Platelet transfusion - the new immunology of an old therapy

Abstract

Platelet transfusion has been a vital therapeutic approach in patients with hematologic malignancies for close to half a century. Randomized trials show that prophylactic platelet transfusions mitigate bleeding in patients with acute myeloid leukemia. However, even with prophylactic transfusions, as many as 75% of patients, experience hemorrhage. While platelet transfusion efficacy is modest, questions and concerns have arisen about the risks of platelet transfusion therapy. The acknowledged serious risks of platelet transfusion include viral transmission, bacterial sepsis, and acute lung injury. Less serious adverse effects include allergic and non-hemolytic febrile reactions. Rare hemolytic reactions have occurred due to a common policy of transfusing without regard to ABO type. In the last decade or so, new concerns have arisen; platelet-derived lipids are implicated in transfusion-related acute lung injury after transfusion. With the recognition that platelets are immune cells came the discoveries that supernatant IL-6, IL-27 sCD40L, and OX40L are closely linked to febrile reactions and sCD40L with acute lung injury. Platelet transfusions are pro-inflammatory, and may be pro-thrombotic. Anti-A and anti-B can bind to incompatible recipient or donor platelets and soluble antigens, impair hemostasis and thus increase bleeding. Finally, stored platelet supernatants contain biological mediators such as VEGF and TGF-β1 that may compromise the host versus tumor response. This is particularly of concern in patients receiving many platelet transfusions, as for acute leukemia. New evidence suggests that removing stored supernatant will improve clinical outcomes. This new view of platelets as pro-inflammatory and immunomodulatory agents suggests that innovative approaches to improving platelet storage and pre-transfusion manipulations to reduce toxicity could substantially improve the efficacy and safety of this long-employed therapy.

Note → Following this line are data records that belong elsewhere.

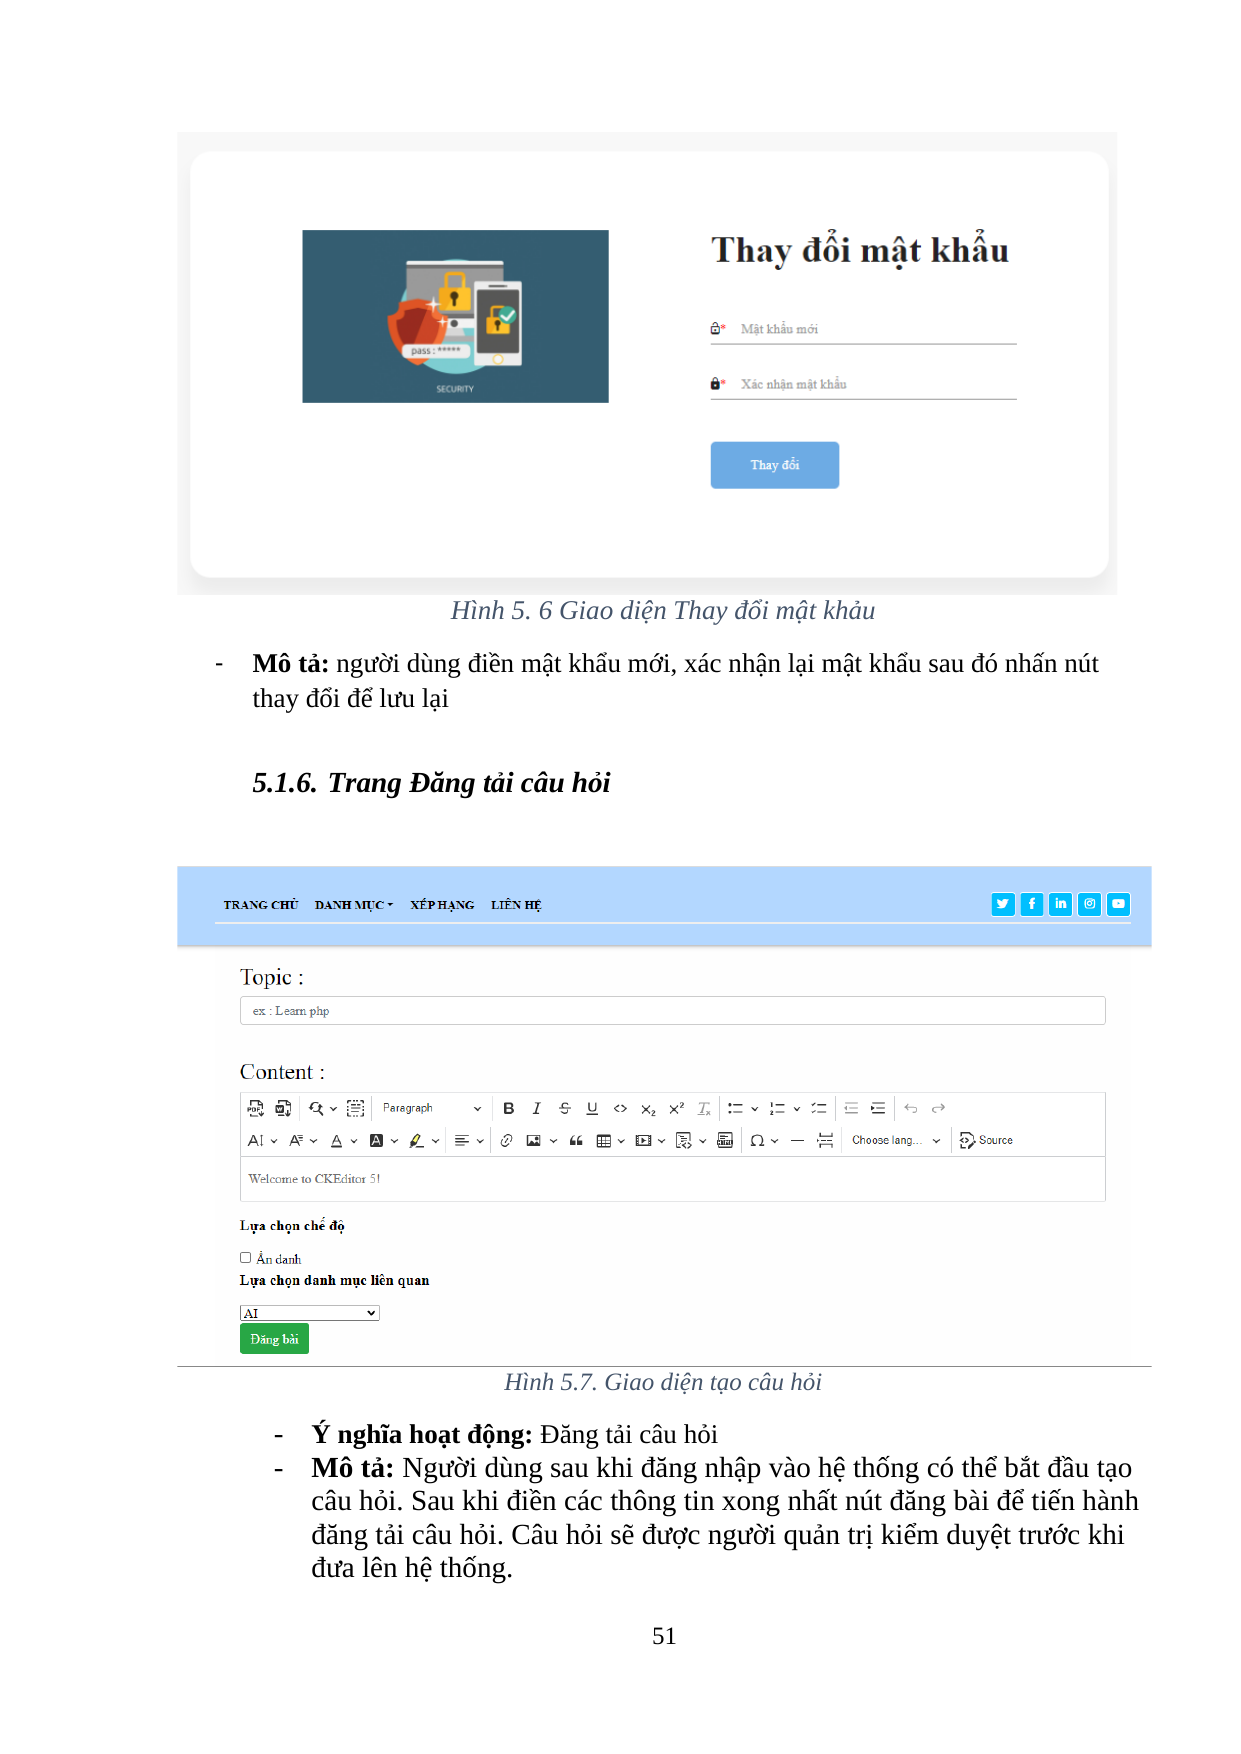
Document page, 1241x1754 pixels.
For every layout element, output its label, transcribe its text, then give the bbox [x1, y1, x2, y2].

list Trang Đăng tải câu hỏi [252, 766, 1152, 799]
list Ý nghĩa hoạt động: Đăng tải câu hỏi [274, 1416, 1152, 1450]
list Mô tả: Người dùng sau khi đăng nhập vào hệ thống có thể bắt đầu tạo câu hỏi. Sau khi điền các thông tin xong nhất nút đăng bài để tiến hành đăng tải câu hỏi. Câu hỏi sẽ được người quản trị kiểm duyệt trước khi đưa lên hệ thống. [274, 1450, 1152, 1584]
text Hình 5. 6 Giao diện Thay đổi mật khảu [177, 594, 1152, 626]
picture [177, 132, 1118, 595]
text Hình 5.7. Giao diện tạo câu hỏi [177, 1367, 1152, 1395]
picture [177, 866, 1152, 1367]
list Mô tả: người dùng điền mật khẩu mới, xác nhận lại mật khẩu sau đó nhấn nút thay đổi để lưu lại [215, 646, 1152, 713]
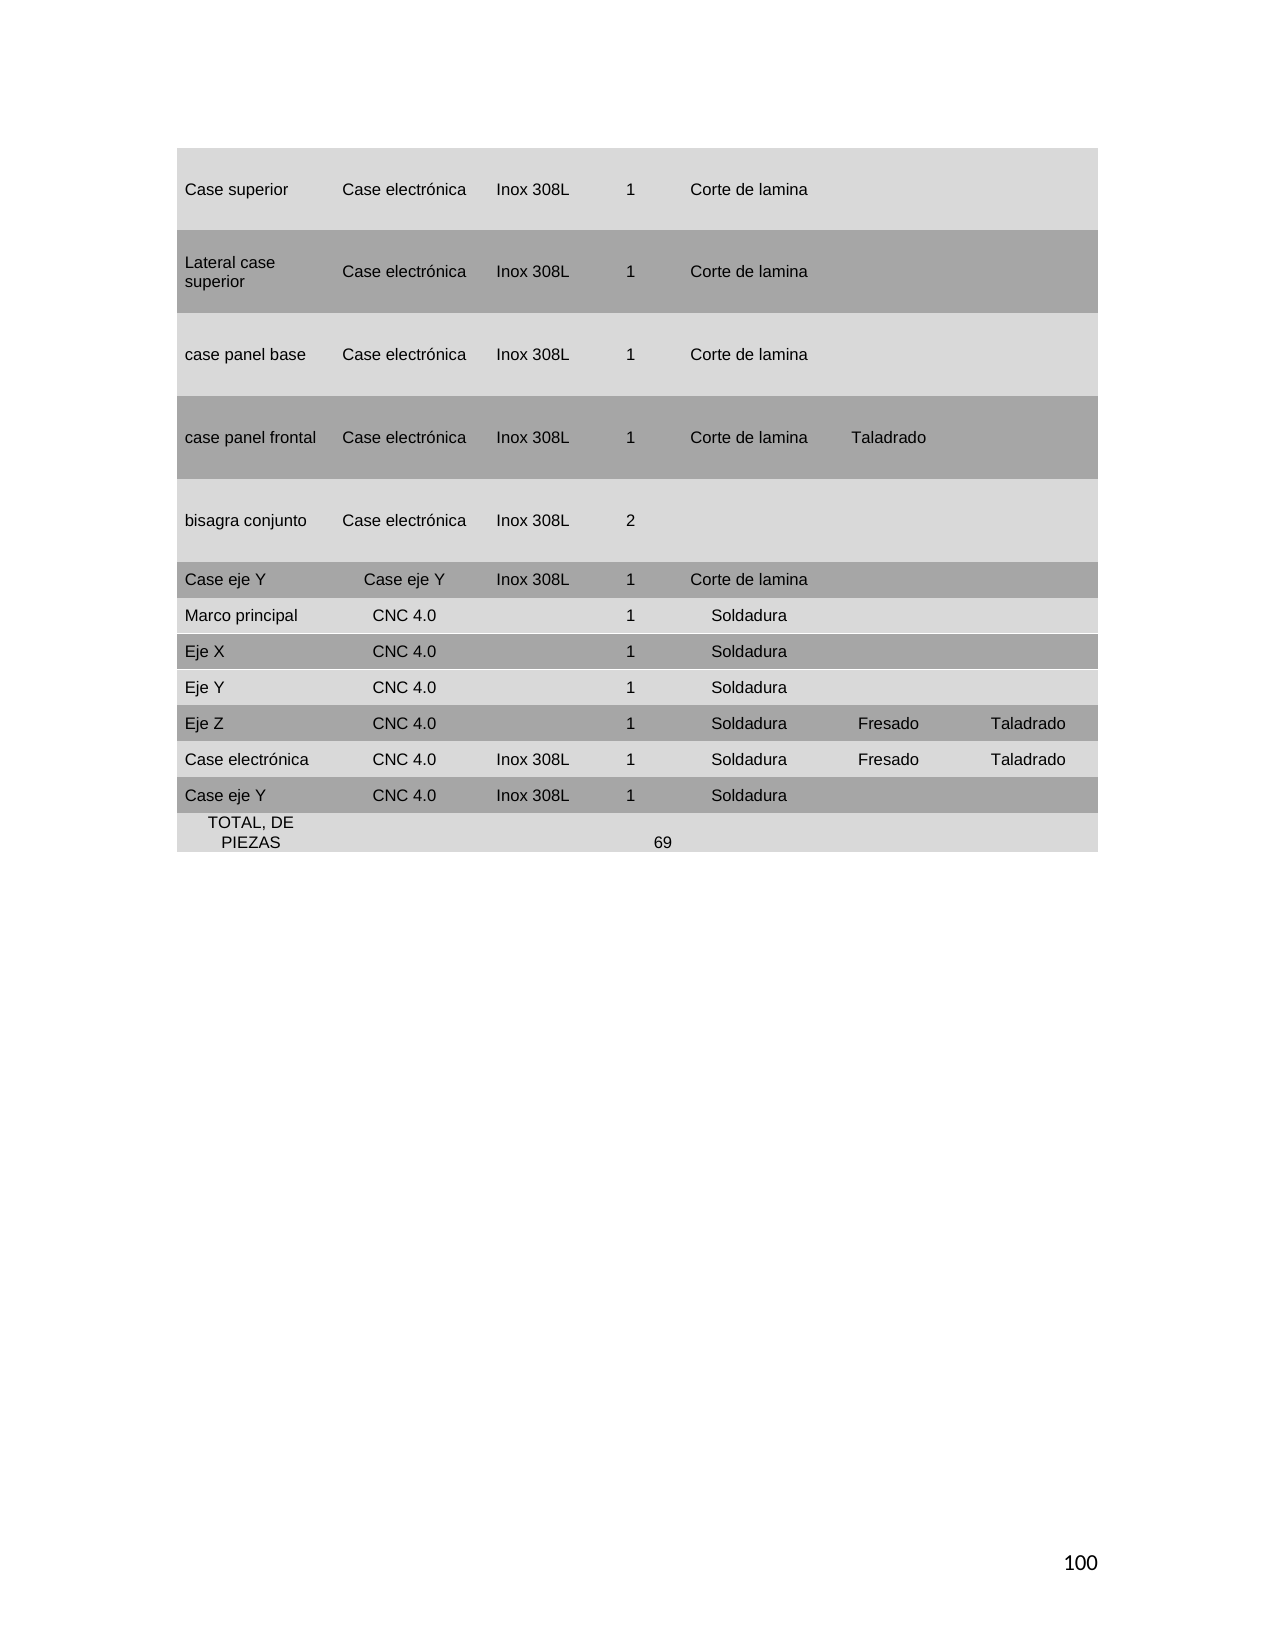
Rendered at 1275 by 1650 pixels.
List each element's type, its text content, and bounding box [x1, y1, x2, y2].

table_cell 1 [582, 313, 679, 396]
table_cell Inox 308L [484, 230, 582, 313]
table_cell Case electrónica [324, 230, 484, 313]
table_cell [819, 777, 958, 813]
table_cell [819, 562, 958, 598]
table_cell [958, 148, 1098, 230]
table_cell Case electrónica [324, 148, 484, 230]
table_cell Fresado [819, 705, 958, 741]
table_cell Corte de lamina [679, 562, 819, 598]
table_cell 2 [582, 479, 679, 562]
table_cell [958, 230, 1098, 313]
table_cell case panel frontal [177, 396, 324, 479]
table_cell Soldadura [679, 777, 819, 813]
table_cell case panel base [177, 313, 324, 396]
table_cell Eje Z [177, 705, 324, 741]
table_cell Marco principal [177, 598, 324, 633]
table_cell [958, 598, 1098, 633]
table_cell [958, 777, 1098, 813]
table_cell Inox 308L [484, 479, 582, 562]
table_cell [958, 634, 1098, 669]
table_cell [819, 670, 958, 705]
table_cell Corte de lamina [679, 230, 819, 313]
table_cell 1 [582, 634, 679, 669]
table_cell Taladrado [819, 396, 958, 479]
table_cell [819, 813, 958, 852]
table_cell CNC 4.0 [324, 670, 484, 705]
table_cell Case eje Y [177, 777, 324, 813]
table_cell Inox 308L [484, 741, 582, 777]
table_cell Lateral case superior [177, 230, 324, 313]
table_cell bisagra conjunto [177, 479, 324, 562]
table_cell [819, 230, 958, 313]
table_cell 69 [582, 813, 679, 852]
table_cell [958, 813, 1098, 852]
table_cell [819, 598, 958, 633]
table_cell Corte de lamina [679, 396, 819, 479]
table_cell 1 [582, 148, 679, 230]
table_cell Case electrónica [324, 313, 484, 396]
table_cell [324, 813, 484, 852]
table_cell Soldadura [679, 598, 819, 633]
table_cell Soldadura [679, 670, 819, 705]
table_cell [958, 396, 1098, 479]
table_cell [484, 705, 582, 741]
table_cell Corte de lamina [679, 148, 819, 230]
table_cell Eje Y [177, 670, 324, 705]
table_cell [958, 479, 1098, 562]
table_cell 1 [582, 562, 679, 598]
table_cell [679, 813, 819, 852]
table_cell Case electrónica [324, 396, 484, 479]
table_cell Inox 308L [484, 562, 582, 598]
table_cell Soldadura [679, 634, 819, 669]
table_cell Case eje Y [324, 562, 484, 598]
table_cell Taladrado [958, 741, 1098, 777]
table_cell Taladrado [958, 705, 1098, 741]
table_cell [958, 562, 1098, 598]
table_cell Inox 308L [484, 396, 582, 479]
table_cell Case electrónica [177, 741, 324, 777]
table_cell Case electrónica [324, 479, 484, 562]
table_cell Inox 308L [484, 148, 582, 230]
table_cell 1 [582, 598, 679, 633]
table_cell Fresado [819, 741, 958, 777]
table_cell 1 [582, 705, 679, 741]
table_cell [819, 634, 958, 669]
table_cell Soldadura [679, 741, 819, 777]
table_cell CNC 4.0 [324, 741, 484, 777]
table_cell Corte de lamina [679, 313, 819, 396]
table_cell [484, 670, 582, 705]
table_cell [819, 479, 958, 562]
table_cell [679, 479, 819, 562]
table_cell Inox 308L [484, 777, 582, 813]
table_cell CNC 4.0 [324, 598, 484, 633]
table_cell Case eje Y [177, 562, 324, 598]
table_cell Inox 308L [484, 313, 582, 396]
table_cell CNC 4.0 [324, 634, 484, 669]
table_cell 1 [582, 741, 679, 777]
table_cell [484, 813, 582, 852]
table_cell [958, 313, 1098, 396]
table_cell CNC 4.0 [324, 705, 484, 741]
table_cell Case superior [177, 148, 324, 230]
table_cell [484, 634, 582, 669]
table_cell [958, 670, 1098, 705]
table_cell 1 [582, 670, 679, 705]
table_cell 1 [582, 396, 679, 479]
table_cell Soldadura [679, 705, 819, 741]
table_cell Eje X [177, 634, 324, 669]
table_cell [819, 148, 958, 230]
table_cell 1 [582, 230, 679, 313]
table_cell 1 [582, 777, 679, 813]
table_cell TOTAL, DE PIEZAS [177, 813, 324, 852]
table_cell [484, 598, 582, 633]
table_cell CNC 4.0 [324, 777, 484, 813]
table_cell [819, 313, 958, 396]
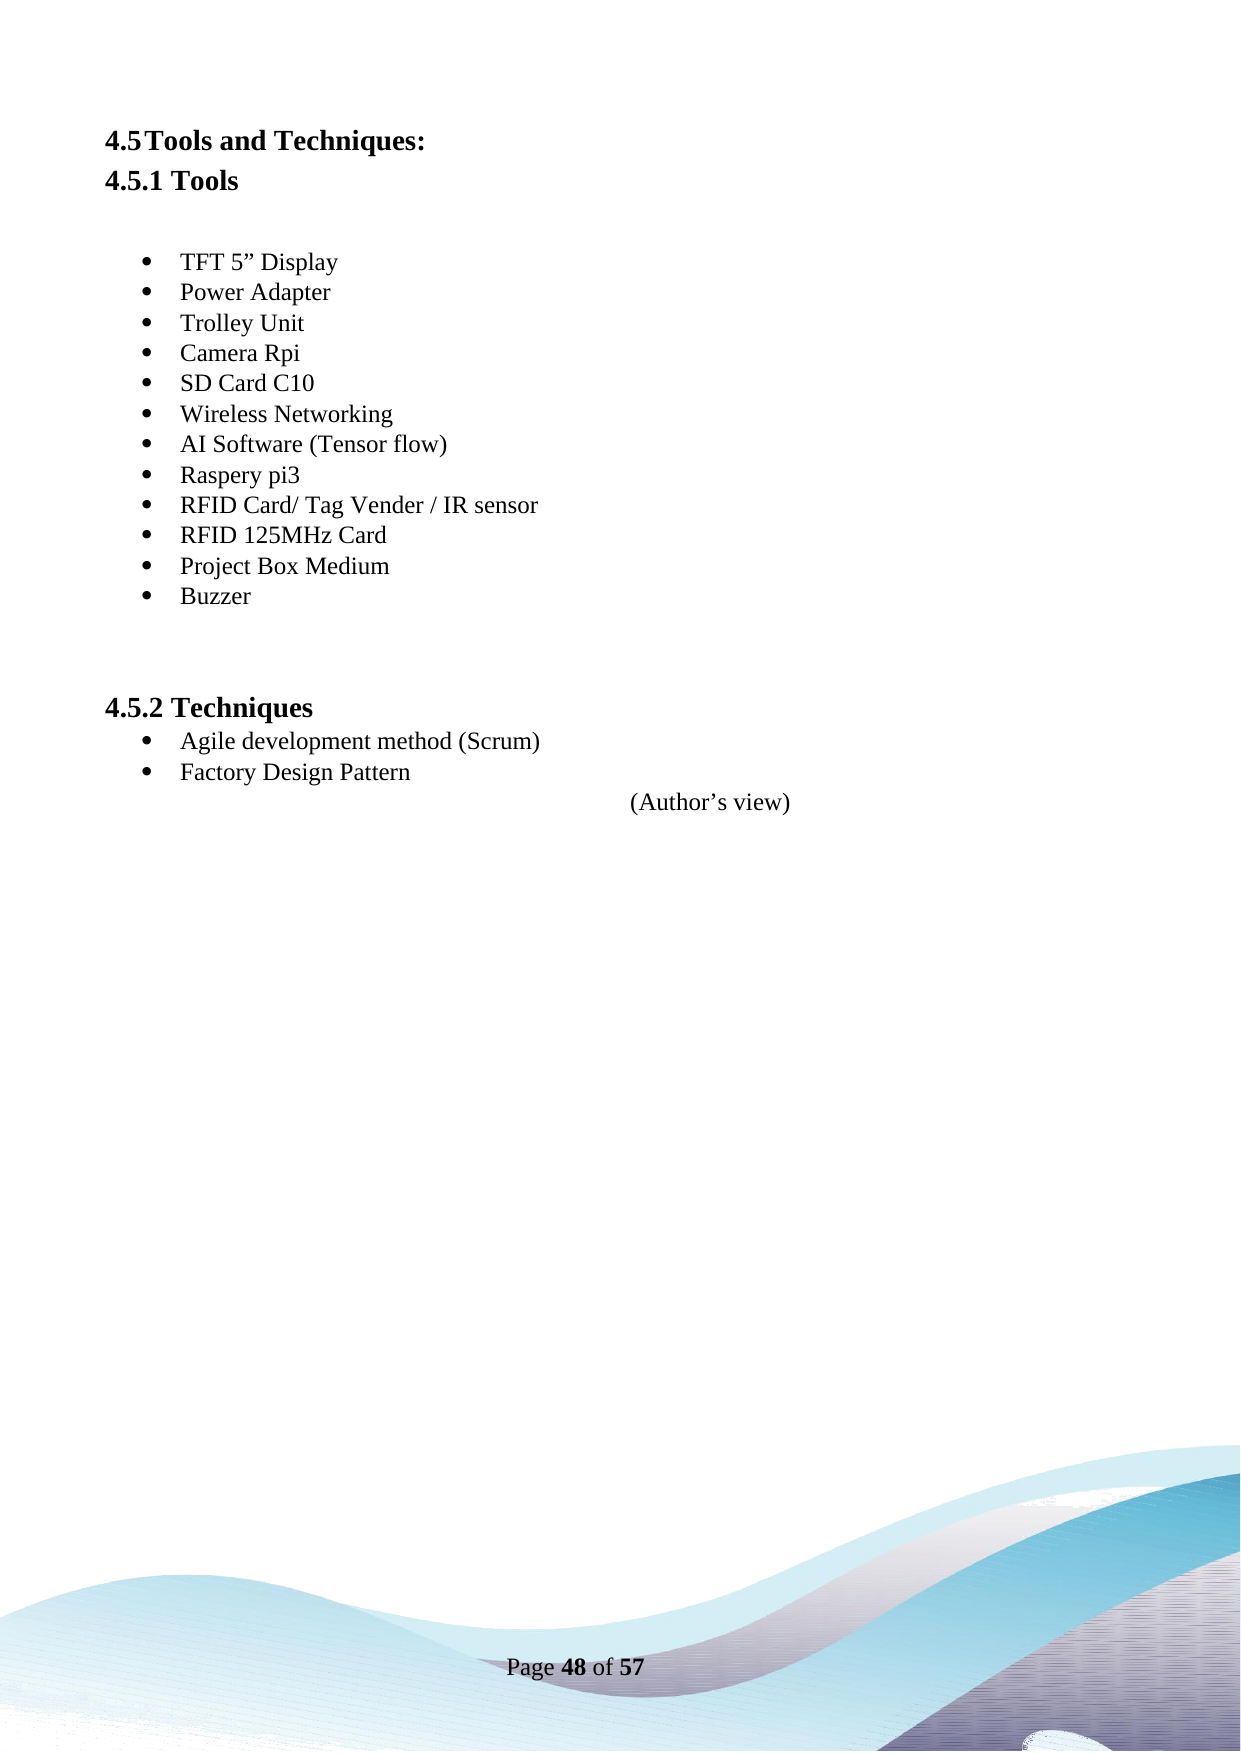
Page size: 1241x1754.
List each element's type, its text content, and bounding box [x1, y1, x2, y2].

list RFID 125MHz Card [142, 521, 1135, 549]
list Buzzer [142, 581, 1135, 610]
picture [0, 1435, 1241, 1751]
list Agile development method (Scrum) [142, 726, 1135, 755]
list Factory Design Pattern [142, 757, 1135, 785]
subtitle 4.5.1 Tools [105, 163, 1135, 197]
subtitle 4.5.2 Techniques [105, 690, 1135, 723]
list Trolley Unit [142, 308, 1135, 336]
list Wireless Networking [142, 399, 1135, 428]
list Power Adapter [142, 277, 1135, 306]
text (Author’s view) [630, 787, 1135, 816]
list AI Software (Tensor flow) [142, 429, 1135, 458]
list Raspery pi3 [142, 460, 1135, 488]
list SD Card C10 [142, 368, 1135, 397]
list TFT 5” Display [142, 247, 1135, 276]
list RFID Card/ Tag Vender / IR sensor [142, 490, 1135, 519]
list Project Box Medium [142, 551, 1135, 580]
list Camera Rpi [142, 338, 1135, 367]
subtitle Tools and Techniques: [105, 123, 1135, 156]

Keywords: bleeding; immune response; platelets; storage; thrombosis; transfusion; transfusion reaction.

Figure 1

Unwanted passengers and events during platelet storage: Besides platelets, platelet concentrates contain “unwanted passengers” in the form of soluble mediators in the supernatant (in the case of unwashed platelet concentrates – which are still the routine product in virtually all US hospitals) and leukocytes (in the case of non-leukoreduced platelet concentrates – which are still an available product in some US hospitals). The supernatant (red background) contains substances which are secreted or shed into the plasma during storage containing soluble mediators, like sCD40L, PDGF, or sP-selectin. In addition, cytokines and cell fragments can be found. The platelet themselves (yellow background) change during storage. They become hyporesponsive (not depicted), and degranulate with increased expression of alpha granule contents (e.g., P-selectin). Platelets express ABO antigens, which lead to suboptimal results and complications if transfused into ABO-unmatched recipients. A marker for platelet activation is platelet leukocyte aggregate formation (white background). With prolonged storage, the number of platelet leukocyte aggregates increase. Leukocytes in the stored bag (gray background) release cytokines, which can induce febrile transfusion reactions. Passenger leukocytes lead to sensitization to HLA antigens with subsequent refractoriness.